Healthcare Cyber Attacks
- Srishti Bhattacharya

- 4 days ago
- 3 min read
Article written by: Srishti Bhattacharya
Article designed by: Srishti Bhattacharya & Palak Tiwari
What is a healthcare cyberattack?
In 2024, about 92% of healthcare institutions and organizations experienced cyberattacks in the U.S., and these attacks averaged 19 days of downtime for these vital organizations. Cyberattacks against healthcare institutions are increasing through the years. Hackers break into patients’ personal electronic health records, harming patient privacy and safety. Important information about patients can be lost, such as names, addresses, social security numbers, insurance details, and medical information like diagnoses, medications, and other data. Cyberattacks that cause hospitals or other organizations to lose important information are dangerous for patients because it can cause identity theft, financial fraud, and blackmail. The biggest risk from loss of medical information is incorrectly treating patients, as altered/stolen records can create prescription errors. It causes long-term damage to patients’ medical history, which can affect their health horribly if never caught or fixed.

Cyberattacks do not only affect patients, as health institutions suffer from losing patients’ trust, lawsuits and financial consequences. When patients’ privacy and personal information are stolen, the patient and provider relationship is ruined because patients can no longer trust their doctors to safely treat them and keep their information private. Hospitals can be sued over cyberattacks and earn a bad reputation. They may face penalties and fines under HIPAA’s Privacy and Security Rules, which requires healthcare organizations to implement administrative, physical, and technical safeguards to protect electronic protected health information from cyberattacks. Hospitals also face heavy costs from attacks for system restoration and data recovery.
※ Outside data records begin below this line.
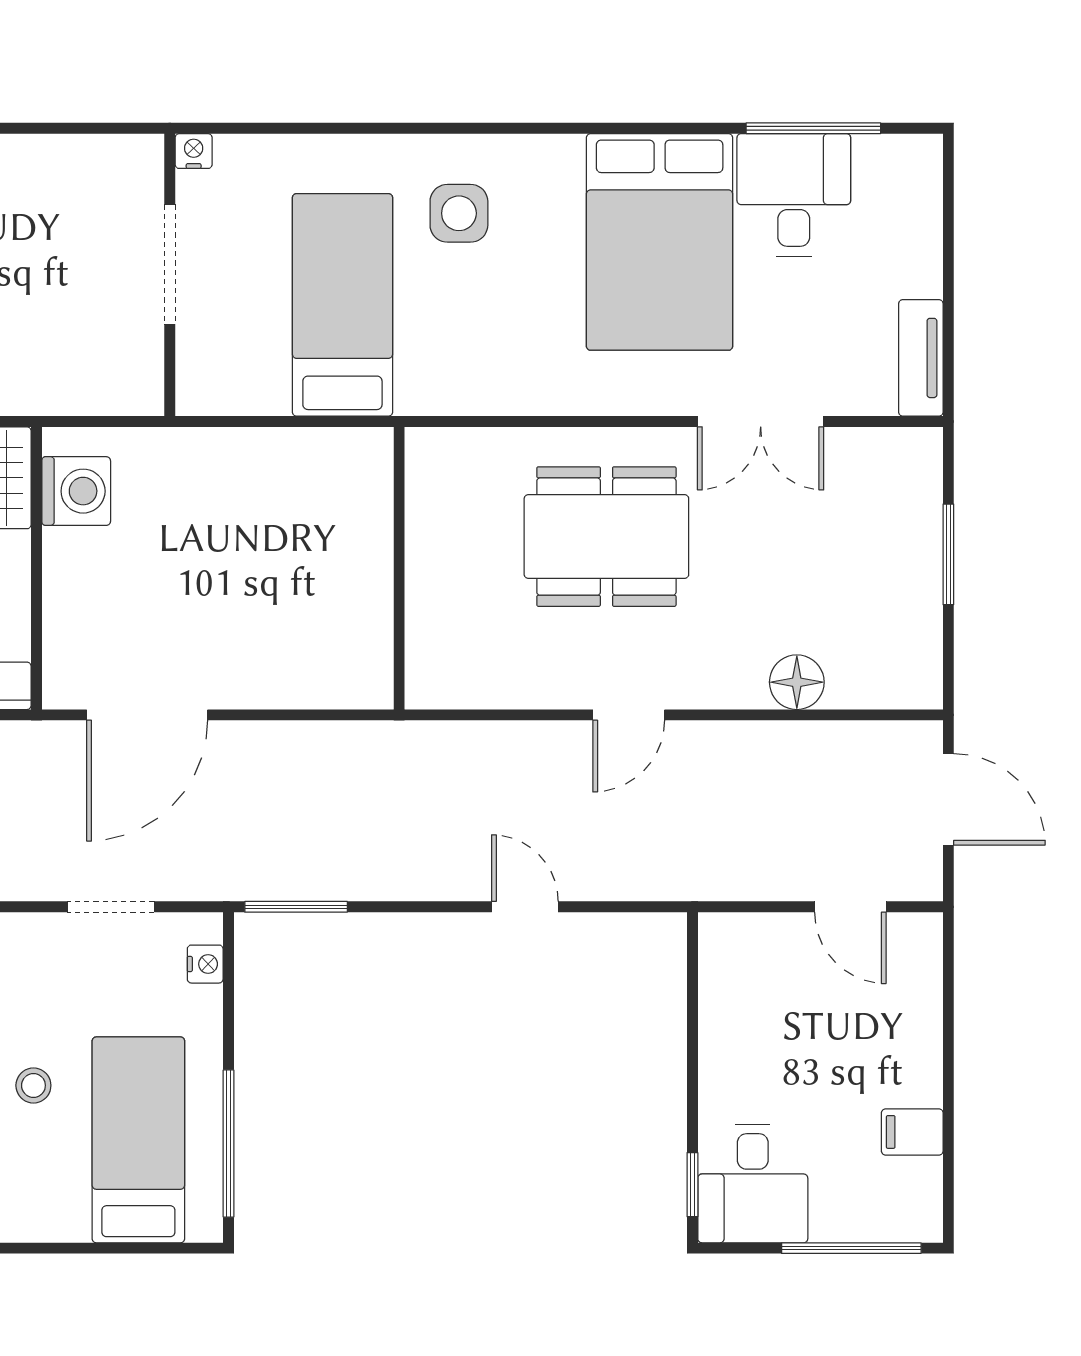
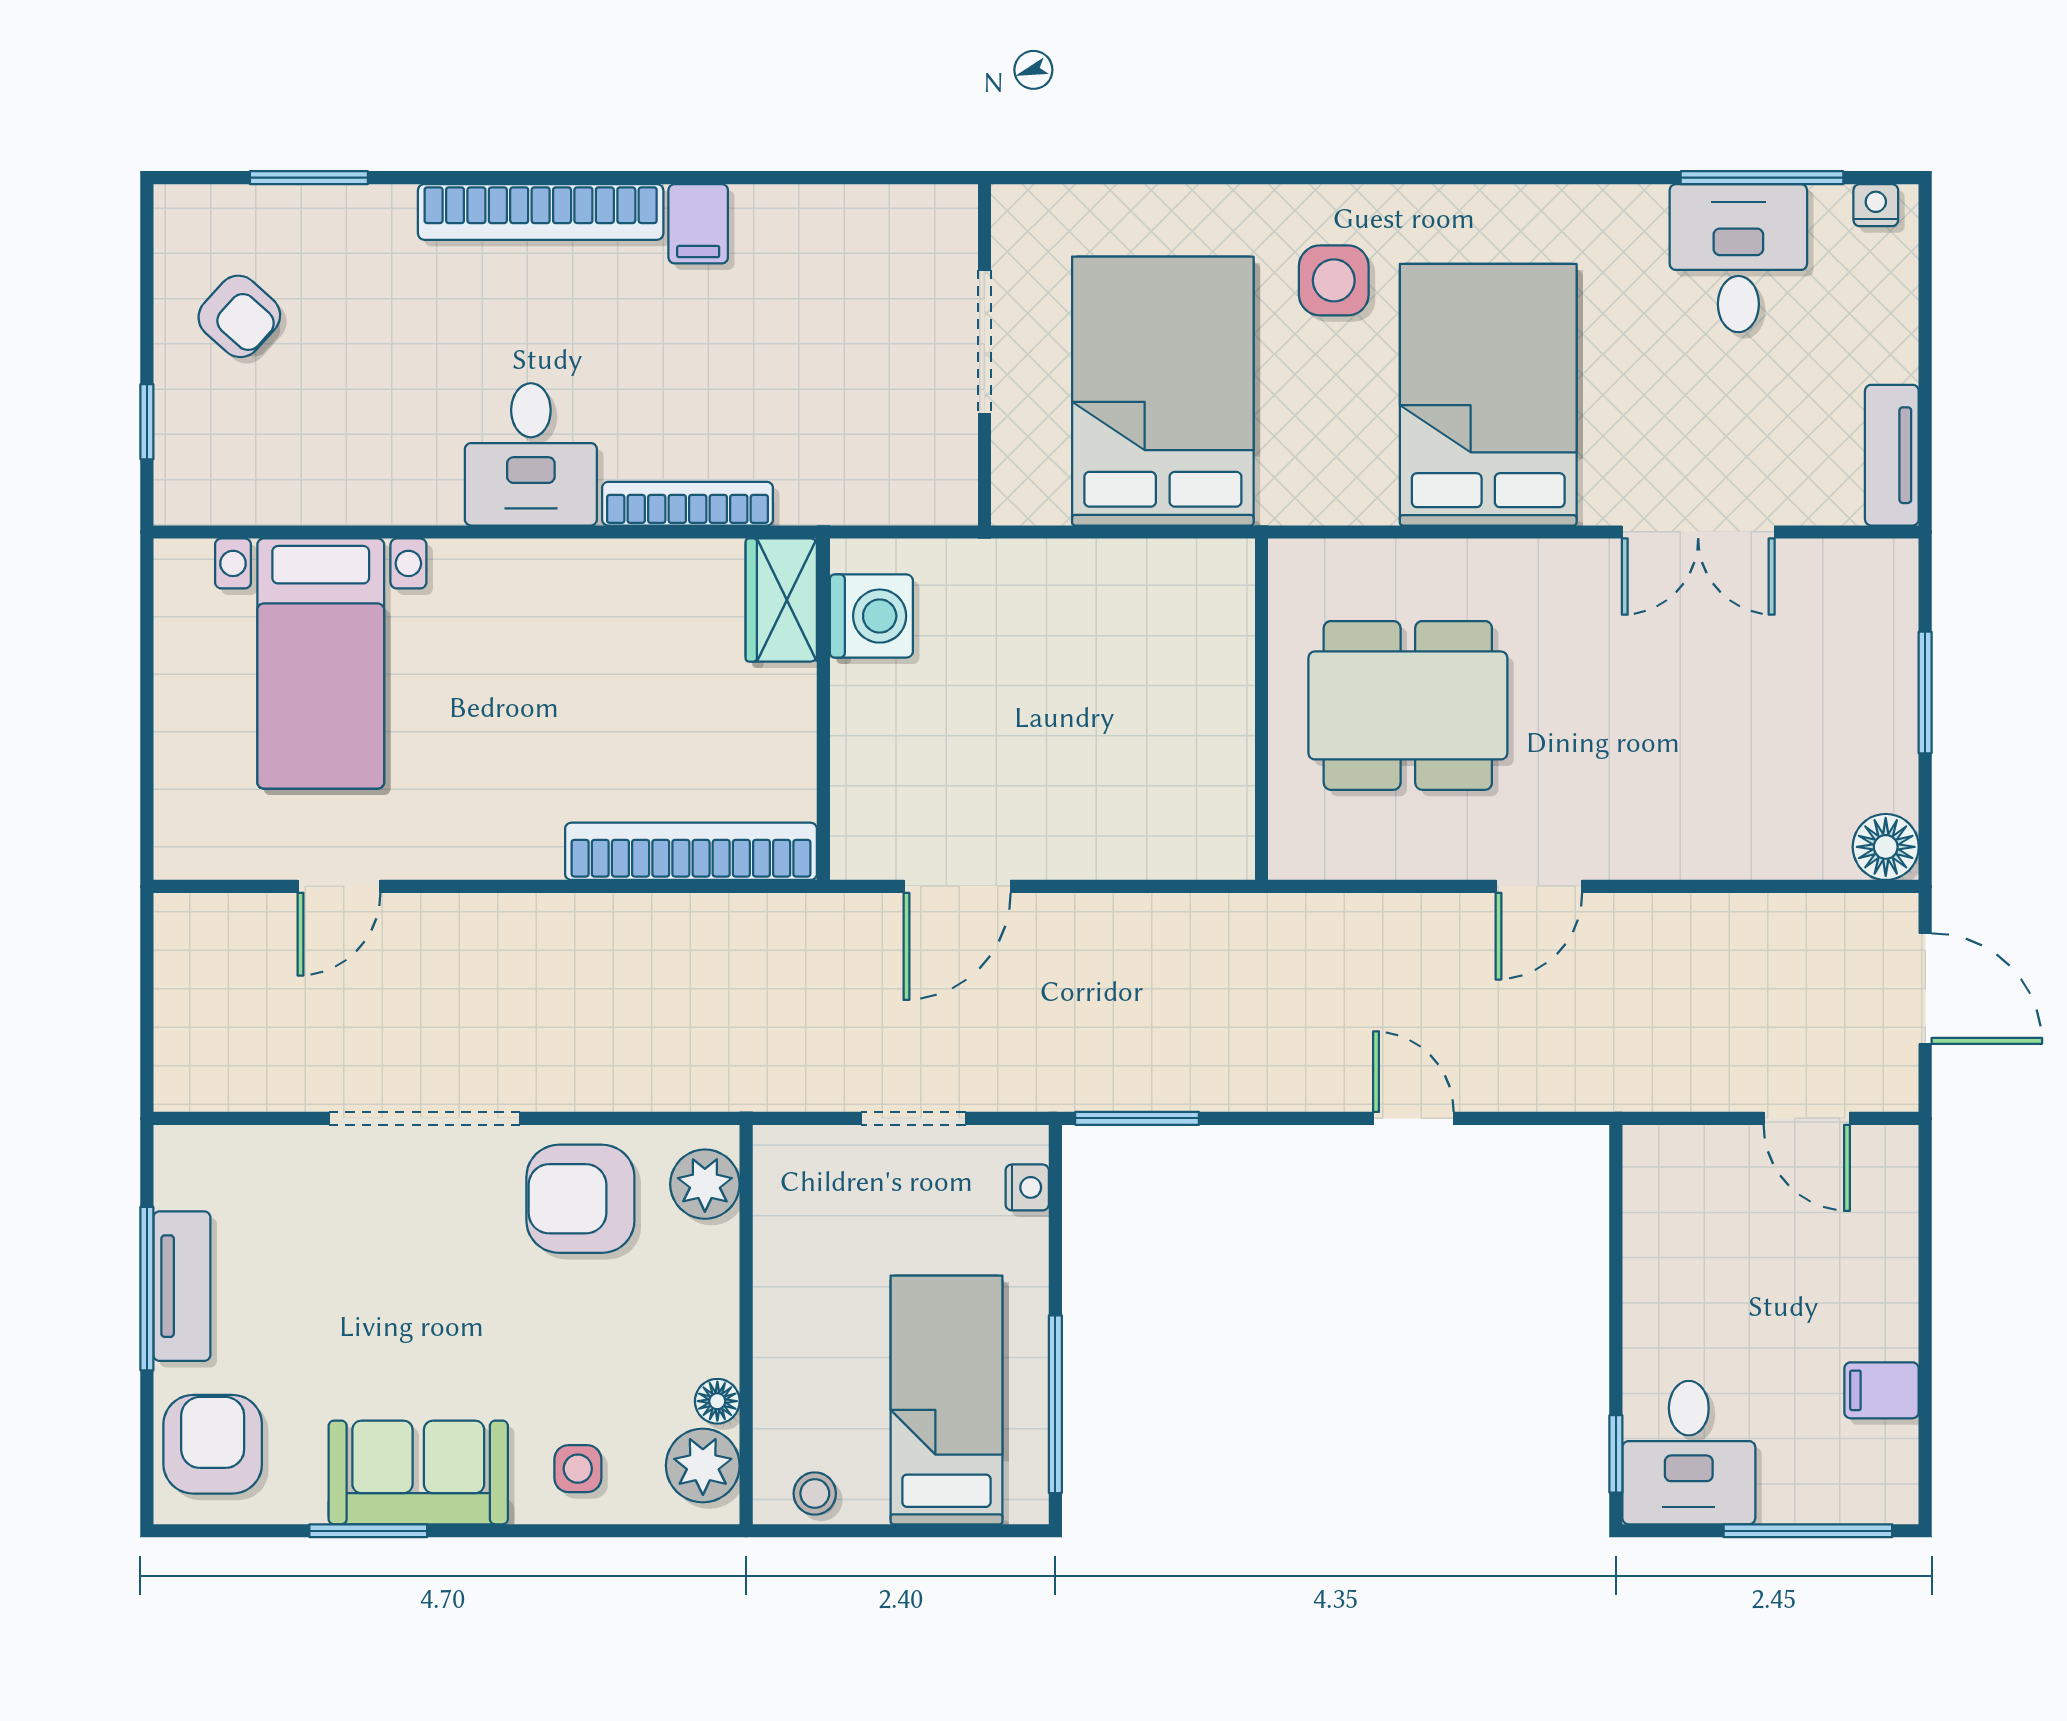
nightstand: (194, 151) -> (1876, 205), moved
bed: (660, 242) -> (1488, 395), moved, turned 180
bed: (342, 305) -> (1163, 391), width x1.50
dining table: (606, 537) -> (1408, 705), moved
floor lamp: (797, 682) -> (1886, 847), moved
door: (147, 715) -> (957, 886), width x0.73
stool: (33, 1085) -> (815, 1493), moved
Large-scale cyberattacks can cripple hospital information systems by stopping networks, encrypting data, stealing patient information, and by causing malfunctioning medical equipment. The shutdown of hospital information systems makes all records of patient information, clinical operations, billing, appointments, and medical machines/resource management inaccessible. The inability for medical equipment to work and accessing medical information causes heavy costs for hospitals.
The canceled and delayed appointments cause immediate revenue loss. During the shutdown, emergency expenses on IT or information services, temporary staffing, and equipment rentals cost millions. Hospitals have to deal with restoration costs for equipment, and also increased labor costs as staff have to work longer hours in order to revert to manual systems. One day of downtime can cost healthcare organizations an average of 2 million dollars. In the case of a ransomware attack, where the attacker encrypts data to make it inaccessible for hospitals, hospitals may have to pay more millions to recover the data. In 2024, Change Healthcare, a subsidiary of UnitedHealth Group, experienced a ransomware attack by BlackCat ransomware group, which affected U.S. healthcare operations. This attack stole personal information from around 190 million people, and forced Change Healthcare to pay $22 million dollars for ransom.

Other negative effects of healthcare cyberattacks are research data and medical innovation loss. The theft or deletion of information can include important research and medical innovations that may contribute to the speedy recovery of patients and the cure of different diseases. These dangerous cyberattacks are the reason why healthcare organizations must keep safeguards and protect their data, their machines, their patients' privacy and safety.
Works Cited
Mishra, Vibhu. “Cyberattacks on Healthcare: A Global Threat That Can’t Be Ignored.” UN News, 8 Nov. 2024, news.un.org/en/story/2024/11/1156751.
“Cyberattacks on the Healthcare Sector.” Check Point Software, www.checkpoint.com/cyber-hub/cyber-security/what-is-healthcare-cyber-security/cyberattacks-on-the-healthcare-sector/.
Riggi, John. “The Importance of Cybersecurity in Protecting Patient Safety.” AHA Center for Health Innovation, 2024, www.aha.org/center/cybersecurity-and-risk-advisory-services/importance-cybersecurity-protecting-patient-safety.